Sri Caitanya-caritamrta

CC Adi-lila

Śrī Caitanya Mahāprabhu preached the philosophy of inconceivable, simultaneous oneness with the Lord and difference from Him. Conceivable dualism and monism are conceptions of the imperfect senses, which are unable to reach the Transcendence because the Transcendence is beyond the conception of limited potency.
CC Adi 3.102, Translation and Purport:

"My name, "Advaita," will be fitting if I am able to induce Kṛṣṇa to inaugurate the movement of the chanting of the holy name."

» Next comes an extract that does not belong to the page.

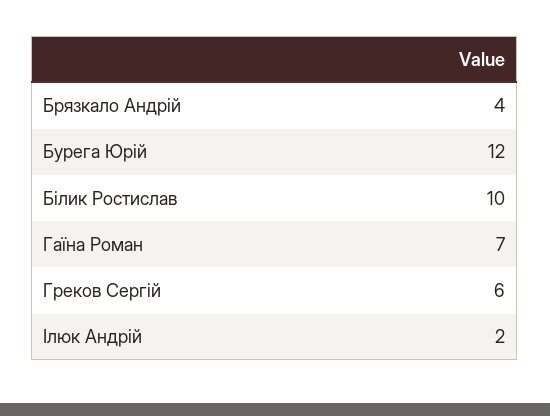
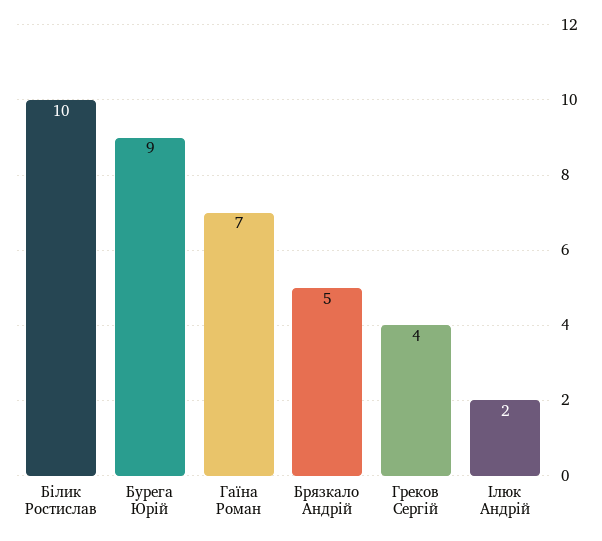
Брязкало Андрій: 4 -> 5
Бурега Юрій: 12 -> 9
Греков Сергій: 6 -> 4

The nondualist Māyāvādī philosopher who falsely believes that he is nondifferent from the Lord is unable to call Him like Advaita Prabhu. Advaita Prabhu is nondifferent from the Lord, yet in His relationship with the Lord He does not merge with Him but eternally renders service unto Him as a plenary portion. This is inconceivable for Māyāvādīs because they think in terms of mundane sense perception and therefore think that nondualism necessitates losing one's separate identity. It is clear from this verse, however, that Advaita Prabhu, although retaining His separate identity, is nondifferent from the Lord.

Śrī Caitanya Mahāprabhu preached the philosophy of inconceivable, simultaneous oneness with the Lord and difference from Him. Conceivable dualism and monism are conceptions of the imperfect senses, which are unable to reach the Transcendence because the Transcendence is beyond the conception of limited potency. The actions of Śrī Advaita Prabhu, however, give tangible proof of inconceivable nondualism. One who therefore surrenders unto Śrī Advaita Prabhu can easily follow the philosophy of inconceivable simultaneous dualism and monism.